Research: Despite unprecedented clinical tumor regression observed with checkpoint immunotherapy in
colorectal cancer (CRC) patients harboring microsatellite instability high (MSI-H) tumors, a large proportion of
patients receive little to no improvement. Thus, additional checkpoint inhibitors (CPI) in new pathways are
needed; investigation of tumor microenvironment (TME) cell infiltrates and soluble factors will shed light on
possible targets as well as potential pitfalls to such immunotherapies. In this proposal, I will determine the role
of the interleukin-33 (IL-33) and its receptor STimulation 2 (ST2) in CRC immunotherapy. In my JCI Insight
published preliminary data, I established that ST2 expressing tumor associated macrophages (TAMs) hamper
CD8+ T-cell responses. I therefore hypothesize that ST2 expressing TAMs play an essential role in suppressing
antigen-specific T-cell mediated immune responses and that targeting these TAMs could serve as a potential
novel immune checkpoint pathway.
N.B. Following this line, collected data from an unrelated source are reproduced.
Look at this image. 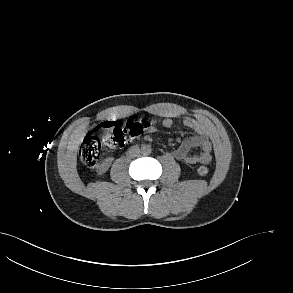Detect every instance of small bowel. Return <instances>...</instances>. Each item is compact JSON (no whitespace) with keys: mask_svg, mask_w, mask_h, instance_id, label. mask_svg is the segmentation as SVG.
I'll use <instances>...</instances> for the list:
<instances>
[{"mask_svg":"<svg viewBox=\"0 0 293 293\" xmlns=\"http://www.w3.org/2000/svg\"><path fill=\"white\" fill-rule=\"evenodd\" d=\"M173 121L170 118H164L161 125L164 128H170ZM183 124L191 129L194 134L187 137L174 151L173 156L188 164H207L212 160V144L207 136L205 125L193 118H185ZM154 129H151L153 131ZM198 147L200 151L196 154L190 155L192 148Z\"/></svg>","mask_w":293,"mask_h":293,"instance_id":"c3829d8e","label":"small bowel"}]
</instances>
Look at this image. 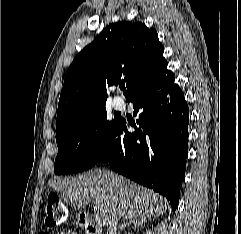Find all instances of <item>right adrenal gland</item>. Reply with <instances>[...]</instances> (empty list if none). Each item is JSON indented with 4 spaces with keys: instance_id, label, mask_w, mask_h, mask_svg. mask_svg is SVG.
Returning a JSON list of instances; mask_svg holds the SVG:
<instances>
[{
    "instance_id": "right-adrenal-gland-1",
    "label": "right adrenal gland",
    "mask_w": 241,
    "mask_h": 234,
    "mask_svg": "<svg viewBox=\"0 0 241 234\" xmlns=\"http://www.w3.org/2000/svg\"><path fill=\"white\" fill-rule=\"evenodd\" d=\"M146 222L145 218H135V219H131L129 218L126 223H123L120 227H119V232L123 231L125 229L126 226H133L134 228L140 227L143 225V223Z\"/></svg>"
}]
</instances>
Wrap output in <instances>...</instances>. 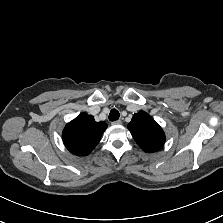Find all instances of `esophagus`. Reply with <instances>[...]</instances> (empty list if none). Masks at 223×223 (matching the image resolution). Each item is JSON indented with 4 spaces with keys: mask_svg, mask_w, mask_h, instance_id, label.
<instances>
[{
    "mask_svg": "<svg viewBox=\"0 0 223 223\" xmlns=\"http://www.w3.org/2000/svg\"><path fill=\"white\" fill-rule=\"evenodd\" d=\"M121 123H122L121 120H116L111 122L112 125H120Z\"/></svg>",
    "mask_w": 223,
    "mask_h": 223,
    "instance_id": "1",
    "label": "esophagus"
}]
</instances>
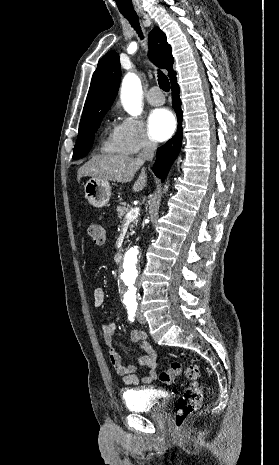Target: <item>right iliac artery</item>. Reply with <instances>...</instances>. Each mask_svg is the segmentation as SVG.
Segmentation results:
<instances>
[{"label":"right iliac artery","mask_w":279,"mask_h":465,"mask_svg":"<svg viewBox=\"0 0 279 465\" xmlns=\"http://www.w3.org/2000/svg\"><path fill=\"white\" fill-rule=\"evenodd\" d=\"M136 309H137L136 306H128V307H127V310H128V318H129V320L132 321V322L134 321Z\"/></svg>","instance_id":"1"}]
</instances>
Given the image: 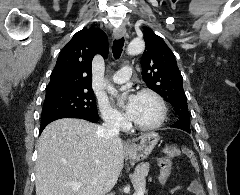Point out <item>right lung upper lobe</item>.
<instances>
[{
	"label": "right lung upper lobe",
	"instance_id": "1",
	"mask_svg": "<svg viewBox=\"0 0 240 195\" xmlns=\"http://www.w3.org/2000/svg\"><path fill=\"white\" fill-rule=\"evenodd\" d=\"M108 55L107 36L96 28L77 32L58 56L46 95L70 90H92V59Z\"/></svg>",
	"mask_w": 240,
	"mask_h": 195
}]
</instances>
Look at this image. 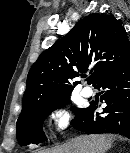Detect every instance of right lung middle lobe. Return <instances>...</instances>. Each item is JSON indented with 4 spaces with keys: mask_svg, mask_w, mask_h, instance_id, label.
<instances>
[{
    "mask_svg": "<svg viewBox=\"0 0 130 153\" xmlns=\"http://www.w3.org/2000/svg\"><path fill=\"white\" fill-rule=\"evenodd\" d=\"M67 100L68 96H65L55 101L36 106L20 115L17 121V139L19 144L24 146L30 143L38 144L44 142L46 137L42 130L43 121L56 108L65 105ZM72 110L75 112L76 117L83 111V109L76 107H73Z\"/></svg>",
    "mask_w": 130,
    "mask_h": 153,
    "instance_id": "1",
    "label": "right lung middle lobe"
}]
</instances>
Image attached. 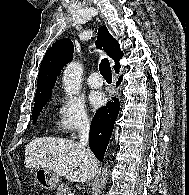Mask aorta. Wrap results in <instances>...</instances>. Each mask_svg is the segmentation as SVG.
I'll list each match as a JSON object with an SVG mask.
<instances>
[{
    "label": "aorta",
    "mask_w": 189,
    "mask_h": 195,
    "mask_svg": "<svg viewBox=\"0 0 189 195\" xmlns=\"http://www.w3.org/2000/svg\"><path fill=\"white\" fill-rule=\"evenodd\" d=\"M82 75L83 69L79 62H71L66 66L62 80L64 89L68 95L79 93L82 85ZM107 169L108 167L104 168L102 173V186H105L107 182Z\"/></svg>",
    "instance_id": "obj_1"
}]
</instances>
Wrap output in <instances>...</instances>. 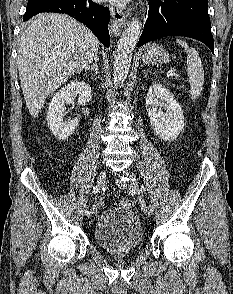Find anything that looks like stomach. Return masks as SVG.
Returning a JSON list of instances; mask_svg holds the SVG:
<instances>
[{
    "mask_svg": "<svg viewBox=\"0 0 233 294\" xmlns=\"http://www.w3.org/2000/svg\"><path fill=\"white\" fill-rule=\"evenodd\" d=\"M141 58L144 63L158 65L167 62L168 53L158 44L149 43L143 47Z\"/></svg>",
    "mask_w": 233,
    "mask_h": 294,
    "instance_id": "stomach-1",
    "label": "stomach"
}]
</instances>
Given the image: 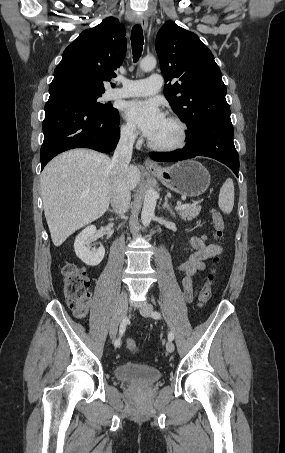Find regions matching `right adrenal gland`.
I'll return each mask as SVG.
<instances>
[{
	"label": "right adrenal gland",
	"instance_id": "right-adrenal-gland-1",
	"mask_svg": "<svg viewBox=\"0 0 285 453\" xmlns=\"http://www.w3.org/2000/svg\"><path fill=\"white\" fill-rule=\"evenodd\" d=\"M108 211H109L110 213H113V212H114V210H112V209H109Z\"/></svg>",
	"mask_w": 285,
	"mask_h": 453
}]
</instances>
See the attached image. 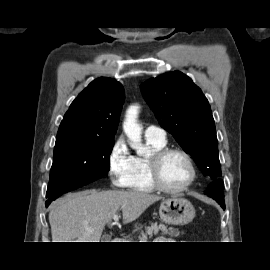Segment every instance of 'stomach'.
Masks as SVG:
<instances>
[{
    "label": "stomach",
    "mask_w": 270,
    "mask_h": 270,
    "mask_svg": "<svg viewBox=\"0 0 270 270\" xmlns=\"http://www.w3.org/2000/svg\"><path fill=\"white\" fill-rule=\"evenodd\" d=\"M160 218L168 224L186 225L195 217V209L190 201L185 198L172 196L164 199L159 208ZM141 227L135 225V230H140Z\"/></svg>",
    "instance_id": "1"
}]
</instances>
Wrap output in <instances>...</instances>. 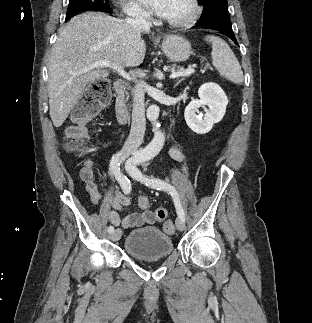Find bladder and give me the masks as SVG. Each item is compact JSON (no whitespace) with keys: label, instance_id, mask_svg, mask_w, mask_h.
<instances>
[{"label":"bladder","instance_id":"bladder-1","mask_svg":"<svg viewBox=\"0 0 312 323\" xmlns=\"http://www.w3.org/2000/svg\"><path fill=\"white\" fill-rule=\"evenodd\" d=\"M125 250L138 259L165 258L173 250V239L159 228L148 226L129 232L125 238Z\"/></svg>","mask_w":312,"mask_h":323}]
</instances>
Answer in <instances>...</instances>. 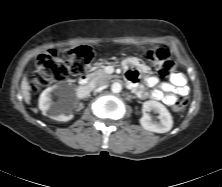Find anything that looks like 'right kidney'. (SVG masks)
Masks as SVG:
<instances>
[{"label": "right kidney", "instance_id": "1", "mask_svg": "<svg viewBox=\"0 0 222 187\" xmlns=\"http://www.w3.org/2000/svg\"><path fill=\"white\" fill-rule=\"evenodd\" d=\"M57 92V86H52L44 90L39 98V108L44 115L49 113V118L56 121H68L73 115H65V103L62 99L53 102L52 97Z\"/></svg>", "mask_w": 222, "mask_h": 187}]
</instances>
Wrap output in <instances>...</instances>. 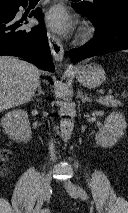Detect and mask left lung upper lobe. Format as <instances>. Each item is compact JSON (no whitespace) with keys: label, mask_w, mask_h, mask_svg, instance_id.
I'll use <instances>...</instances> for the list:
<instances>
[{"label":"left lung upper lobe","mask_w":128,"mask_h":213,"mask_svg":"<svg viewBox=\"0 0 128 213\" xmlns=\"http://www.w3.org/2000/svg\"><path fill=\"white\" fill-rule=\"evenodd\" d=\"M76 5L88 12L99 23L105 22L121 11H128V0H94L92 3L80 2Z\"/></svg>","instance_id":"1"}]
</instances>
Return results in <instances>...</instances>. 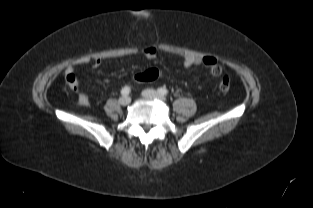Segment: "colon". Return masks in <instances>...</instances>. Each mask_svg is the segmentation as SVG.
I'll return each mask as SVG.
<instances>
[{"label":"colon","mask_w":313,"mask_h":208,"mask_svg":"<svg viewBox=\"0 0 313 208\" xmlns=\"http://www.w3.org/2000/svg\"><path fill=\"white\" fill-rule=\"evenodd\" d=\"M210 72L213 75L218 76L221 74L222 68L219 64H215L210 67ZM159 77H160L159 70L155 68H151L141 73H138L135 78L138 82L148 83V82H153L157 80ZM67 82L70 88H74L77 85V80H76V77L74 76H69L67 78ZM218 87H219V90L222 92L228 91L230 88V78L226 75L223 76L219 81Z\"/></svg>","instance_id":"5ec220e1"}]
</instances>
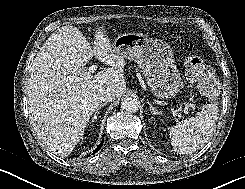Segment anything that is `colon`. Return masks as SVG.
Listing matches in <instances>:
<instances>
[{
	"mask_svg": "<svg viewBox=\"0 0 245 189\" xmlns=\"http://www.w3.org/2000/svg\"><path fill=\"white\" fill-rule=\"evenodd\" d=\"M186 77L197 82L205 94V101L212 100L220 90V83L210 64L198 56H190L185 62Z\"/></svg>",
	"mask_w": 245,
	"mask_h": 189,
	"instance_id": "colon-1",
	"label": "colon"
}]
</instances>
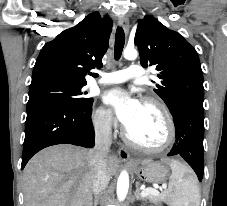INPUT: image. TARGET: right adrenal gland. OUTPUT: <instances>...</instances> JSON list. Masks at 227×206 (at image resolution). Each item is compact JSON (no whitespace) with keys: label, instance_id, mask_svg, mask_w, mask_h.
Wrapping results in <instances>:
<instances>
[{"label":"right adrenal gland","instance_id":"obj_1","mask_svg":"<svg viewBox=\"0 0 227 206\" xmlns=\"http://www.w3.org/2000/svg\"><path fill=\"white\" fill-rule=\"evenodd\" d=\"M97 205H98V198L96 197L93 206H97Z\"/></svg>","mask_w":227,"mask_h":206}]
</instances>
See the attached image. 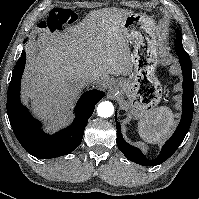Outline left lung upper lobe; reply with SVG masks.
Wrapping results in <instances>:
<instances>
[{"label": "left lung upper lobe", "mask_w": 199, "mask_h": 199, "mask_svg": "<svg viewBox=\"0 0 199 199\" xmlns=\"http://www.w3.org/2000/svg\"><path fill=\"white\" fill-rule=\"evenodd\" d=\"M176 34H177V37H176V52L178 54V52L181 50V51H184L183 54H186V56L188 57V59H190L188 53L184 50L183 46H182V34H181V31L180 30H177L176 31Z\"/></svg>", "instance_id": "left-lung-upper-lobe-1"}]
</instances>
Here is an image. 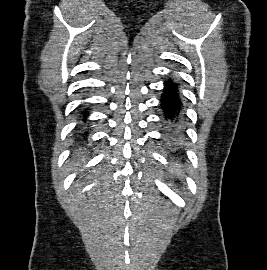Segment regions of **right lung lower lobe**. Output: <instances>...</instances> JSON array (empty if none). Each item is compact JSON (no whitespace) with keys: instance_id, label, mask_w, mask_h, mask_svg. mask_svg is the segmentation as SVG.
I'll list each match as a JSON object with an SVG mask.
<instances>
[{"instance_id":"right-lung-lower-lobe-1","label":"right lung lower lobe","mask_w":267,"mask_h":270,"mask_svg":"<svg viewBox=\"0 0 267 270\" xmlns=\"http://www.w3.org/2000/svg\"><path fill=\"white\" fill-rule=\"evenodd\" d=\"M86 110H88V109H85V110L82 111V116H81V119L83 120L84 123H85V119L87 118V115H88ZM87 134H88V132H86V131H84L82 133L83 137H86Z\"/></svg>"}]
</instances>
Moreover, I will also investigate the role of ST2 on CRC tumor cells and the
contribution of activating the IL-33/ST2 pathway leading to cancer immunotherapy resistance. Finally, I will
assess the translational potential of IL-33/ST2 therapeutic blockade using the IL-33-trap fusion protein to trap
free local and systemic IL-33 or as an alternative approach a ST2 small molecule inhibitor that will block the
functional binding of IL-33 to its ST2 receptor complex, and these agents in combination with other checkpoint
immunotherapy. Support through this award will g...

## Key facts

- **NIH application ID:** 10366086
- **Project number:** 5K99CA248846-02
- **Recipient organization:** INDIANA UNIVERSITY INDIANAPOLIS
- **Principal Investigator:** KEVIN VAN DER JEUGHT
- **Activity code:** K99 (R01, R21, SBIR, etc.)
- **Funding institute:** NIH
- **Fiscal year:** 2022
- **Award amount:** $118,721
- **Award type:** 5
- **Project period:** 2021-04-01 → 2022-09-30

## Primary source

NIH RePORTER: https://reporter.nih.gov/project-details/10366086

## Citation

> US National Institutes of Health, RePORTER application 10366086, Targeting the IL-33/ST2 Pathway in Colorectal Cancer Immunotherapy (5K99CA248846-02). Retrieved via AI Analytics 2026-05-24 from https://api.ai-analytics.org/grant/nih/10366086. Licensed CC0.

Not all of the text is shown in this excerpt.